** Directions **
A single number is required: the count of lines in the entries below that include the word "след".

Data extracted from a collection
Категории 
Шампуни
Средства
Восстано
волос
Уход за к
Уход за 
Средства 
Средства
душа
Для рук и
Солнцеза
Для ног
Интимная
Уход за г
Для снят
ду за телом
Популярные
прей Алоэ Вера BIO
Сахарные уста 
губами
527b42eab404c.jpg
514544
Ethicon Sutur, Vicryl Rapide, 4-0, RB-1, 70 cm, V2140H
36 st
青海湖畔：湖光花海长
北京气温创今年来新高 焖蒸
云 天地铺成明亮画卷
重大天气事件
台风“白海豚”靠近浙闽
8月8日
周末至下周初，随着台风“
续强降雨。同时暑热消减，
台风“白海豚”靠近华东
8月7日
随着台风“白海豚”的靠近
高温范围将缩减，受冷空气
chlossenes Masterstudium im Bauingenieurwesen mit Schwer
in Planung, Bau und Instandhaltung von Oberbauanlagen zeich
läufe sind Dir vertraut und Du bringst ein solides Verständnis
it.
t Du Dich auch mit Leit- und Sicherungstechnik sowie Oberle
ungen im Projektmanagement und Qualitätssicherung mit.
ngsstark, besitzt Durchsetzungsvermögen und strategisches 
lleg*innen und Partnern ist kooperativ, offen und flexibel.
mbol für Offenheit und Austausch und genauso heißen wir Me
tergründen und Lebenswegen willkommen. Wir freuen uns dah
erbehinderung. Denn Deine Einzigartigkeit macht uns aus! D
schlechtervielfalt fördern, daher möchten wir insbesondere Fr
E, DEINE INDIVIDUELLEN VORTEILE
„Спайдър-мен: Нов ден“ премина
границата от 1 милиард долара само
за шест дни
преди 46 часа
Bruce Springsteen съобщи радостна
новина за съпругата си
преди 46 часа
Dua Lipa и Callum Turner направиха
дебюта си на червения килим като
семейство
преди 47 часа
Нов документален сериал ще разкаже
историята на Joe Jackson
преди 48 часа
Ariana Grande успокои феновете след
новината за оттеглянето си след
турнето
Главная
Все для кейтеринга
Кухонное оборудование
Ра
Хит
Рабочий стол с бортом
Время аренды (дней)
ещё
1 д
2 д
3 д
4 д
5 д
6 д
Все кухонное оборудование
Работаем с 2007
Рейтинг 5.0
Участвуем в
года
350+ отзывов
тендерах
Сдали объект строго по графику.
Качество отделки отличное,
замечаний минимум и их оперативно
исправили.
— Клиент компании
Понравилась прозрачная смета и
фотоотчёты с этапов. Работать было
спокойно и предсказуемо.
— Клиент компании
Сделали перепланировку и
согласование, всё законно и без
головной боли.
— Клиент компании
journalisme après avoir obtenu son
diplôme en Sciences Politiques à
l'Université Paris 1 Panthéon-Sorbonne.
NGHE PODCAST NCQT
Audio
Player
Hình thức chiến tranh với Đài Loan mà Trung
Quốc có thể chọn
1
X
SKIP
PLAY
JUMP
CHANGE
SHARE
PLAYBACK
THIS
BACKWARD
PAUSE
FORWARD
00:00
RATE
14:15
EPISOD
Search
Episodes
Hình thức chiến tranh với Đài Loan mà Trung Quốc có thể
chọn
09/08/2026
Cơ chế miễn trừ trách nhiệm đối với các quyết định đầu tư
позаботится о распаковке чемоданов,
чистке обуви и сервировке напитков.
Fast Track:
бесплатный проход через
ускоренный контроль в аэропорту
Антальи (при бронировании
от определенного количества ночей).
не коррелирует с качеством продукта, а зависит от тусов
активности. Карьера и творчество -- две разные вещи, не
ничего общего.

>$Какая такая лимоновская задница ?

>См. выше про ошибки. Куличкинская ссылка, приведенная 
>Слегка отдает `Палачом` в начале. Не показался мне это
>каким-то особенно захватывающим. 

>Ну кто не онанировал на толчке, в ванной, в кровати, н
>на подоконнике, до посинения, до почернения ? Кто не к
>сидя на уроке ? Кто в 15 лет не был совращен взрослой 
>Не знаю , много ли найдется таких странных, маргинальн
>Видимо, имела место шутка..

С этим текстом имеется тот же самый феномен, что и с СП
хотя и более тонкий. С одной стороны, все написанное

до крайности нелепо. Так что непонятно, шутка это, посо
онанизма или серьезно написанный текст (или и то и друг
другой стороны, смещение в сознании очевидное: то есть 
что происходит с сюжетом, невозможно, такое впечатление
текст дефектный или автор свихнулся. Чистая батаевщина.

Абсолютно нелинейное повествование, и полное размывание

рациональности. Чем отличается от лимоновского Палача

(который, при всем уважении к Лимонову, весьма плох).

** Response to this task **
2